Armando Leandro comentava um relatório da Comissão Parlamentar de Ética, Sociedade e Cultura que refere que o abandono escolar a partir dos 10 anos é muito frequente nas meninas ciganas devido ao medo que os pais têm dos casamentos fora da comunidade.

O presidente da Comissão Nacional de Protecção de Crianças e Jovens em Risco (CNPCJR) alertou para os riscos que uma situação de abandono escolar pode acarretar para o futuro destas crianças.

«A orientação que as Comissões [locais ]seguem é destes casos serem considerados uma situação de risco, uma vez que as crianças de etnia cigana têm os mesmo direitos que as outras crianças», sublinhou Armando Leandro, juiz-conselheiro jubilado.

No entanto, ressalvou, o assunto tem de ser tratado com «a delicadeza que a diferença de cultura impõe e o respeito, mas fazendo prevalecer tanto quanto possível o direito da criança à Educação».

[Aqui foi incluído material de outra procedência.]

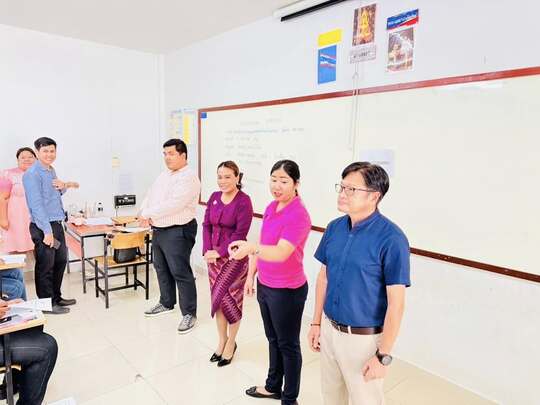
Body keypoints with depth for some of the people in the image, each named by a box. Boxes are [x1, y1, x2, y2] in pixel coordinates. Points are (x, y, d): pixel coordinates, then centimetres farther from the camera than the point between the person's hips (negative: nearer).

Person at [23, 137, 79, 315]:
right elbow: (36, 204, -20)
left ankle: (56, 297, 31)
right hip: (43, 227, -9)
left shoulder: (51, 170, 13)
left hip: (57, 224, 9)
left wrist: (63, 187, 0)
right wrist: (47, 231, -23)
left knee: (61, 261, 17)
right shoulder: (32, 174, -13)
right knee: (45, 266, 2)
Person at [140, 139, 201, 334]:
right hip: (158, 230, 10)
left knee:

Para Armando Leandro, esta situação exige a necessidade de diálogo com a comunidade cigana, através de mediadores, de maneira a que haja «no respeito pela diferença cultural a criação de uma ambiência que facilite que as crianças vejam esse direito fundamental assegurado».

«Isso implica um diálogo intercultural e diversas estratégias de acordo com os respectivos contextos que permitam que a comunidade cigana compreenda essa necessidade, sem prejuízo da sua identidade cultural e colectiva», sustentou.

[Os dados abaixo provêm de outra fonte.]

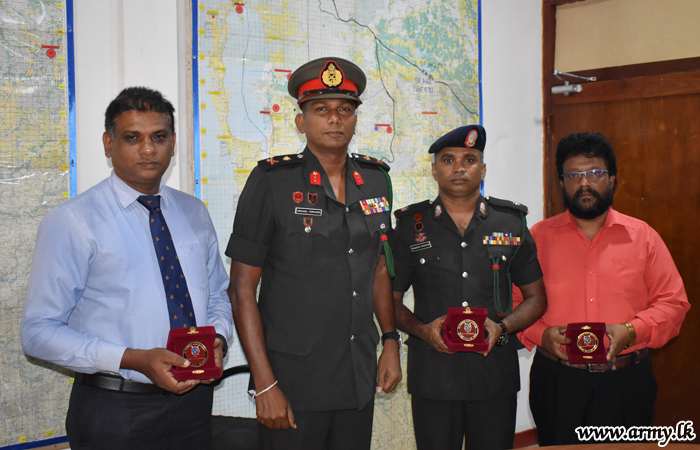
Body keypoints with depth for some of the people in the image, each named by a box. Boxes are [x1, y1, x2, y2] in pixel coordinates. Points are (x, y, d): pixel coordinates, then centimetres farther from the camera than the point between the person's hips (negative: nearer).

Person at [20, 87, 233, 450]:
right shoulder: (71, 222, -9)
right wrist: (134, 360, -22)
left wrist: (217, 337, -6)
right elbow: (39, 331, -12)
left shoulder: (194, 213, 7)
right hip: (114, 410, -4)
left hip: (193, 397, 5)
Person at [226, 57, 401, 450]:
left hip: (360, 379, 5)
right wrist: (265, 384, -12)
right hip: (294, 380, -4)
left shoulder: (375, 181, 7)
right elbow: (242, 288, -9)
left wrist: (391, 342, 11)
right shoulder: (272, 182, -8)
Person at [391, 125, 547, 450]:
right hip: (432, 376, -1)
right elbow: (389, 298, 8)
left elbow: (536, 297, 11)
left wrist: (502, 327, -7)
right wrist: (421, 330, -10)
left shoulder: (511, 223, 7)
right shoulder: (411, 226, 5)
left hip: (496, 375, 1)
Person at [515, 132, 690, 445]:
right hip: (556, 381, 0)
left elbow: (673, 302, 5)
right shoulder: (539, 237, 5)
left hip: (626, 383, 1)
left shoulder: (643, 237, 7)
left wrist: (631, 331, -12)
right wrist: (540, 334, -14)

Armando Leandro defendeu como prioritária a integração destas crianças nas creches e jardins-de-infância para facilitar a sua inserção na comunidade e um progresso «mais facilitado» na Educação.

Alguns estudos apontam para que cerca de 38 por cento da comunidade cigana tenha menos de 15 anos.

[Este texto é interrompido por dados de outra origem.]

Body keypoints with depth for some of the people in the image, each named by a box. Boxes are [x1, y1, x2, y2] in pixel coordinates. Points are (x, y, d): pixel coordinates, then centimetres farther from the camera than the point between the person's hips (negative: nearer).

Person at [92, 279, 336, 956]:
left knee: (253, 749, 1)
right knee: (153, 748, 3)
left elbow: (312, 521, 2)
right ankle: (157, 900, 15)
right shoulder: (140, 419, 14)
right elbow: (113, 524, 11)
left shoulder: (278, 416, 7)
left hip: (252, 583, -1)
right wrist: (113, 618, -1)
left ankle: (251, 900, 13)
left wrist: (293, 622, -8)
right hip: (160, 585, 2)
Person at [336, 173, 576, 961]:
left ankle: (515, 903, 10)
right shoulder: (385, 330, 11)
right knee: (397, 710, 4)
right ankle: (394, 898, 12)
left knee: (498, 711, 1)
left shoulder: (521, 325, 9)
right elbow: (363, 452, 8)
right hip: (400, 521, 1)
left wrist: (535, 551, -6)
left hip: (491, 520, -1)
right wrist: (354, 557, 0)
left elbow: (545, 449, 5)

«Se considerar-se a existência de cerca de 40 mil ciganos, pode inferir-se que aproximadamente 15.200 crianças com menos de 15 anos são portugueses ciganos», salienta o relatório parlamentar.

Contudo, «os dados relativos ao ano lectivo 2003/2004 revelam que, das 8.324 crianças e jovens portugueses ciganos matriculados, 86,7 por cento estavam no 1.º ciclo, permitindo inferir uma retenção de alunos muito elevada (face aos 49,6 por cento do total de alunos)».

No ensino secundário (incluindo os cursos tecnológicos) as matrículas de jovens ciganos apresentam um peso residual, justificando um particular esforço para a correcção desta situação, aponta o documento.

Frequentemente os tribunais aceitam o incumprimento da escolaridade obrigatória por parte das crianças ciganas, por respeito à cultura cigana, e nem sempre as Comissões de Protecção de Crianças e Jovens sinalizam as situações de abandono escolar destas crianças, refere o relatório parlamentar.

«Mas as regras são para todos: o abandono escolar tem sempre que ser denunciado e objecto da intervenção necessária adequada, caso contrário quase que representa o reconhecimento de que se pode abandonar» a escola, frisa o relatório.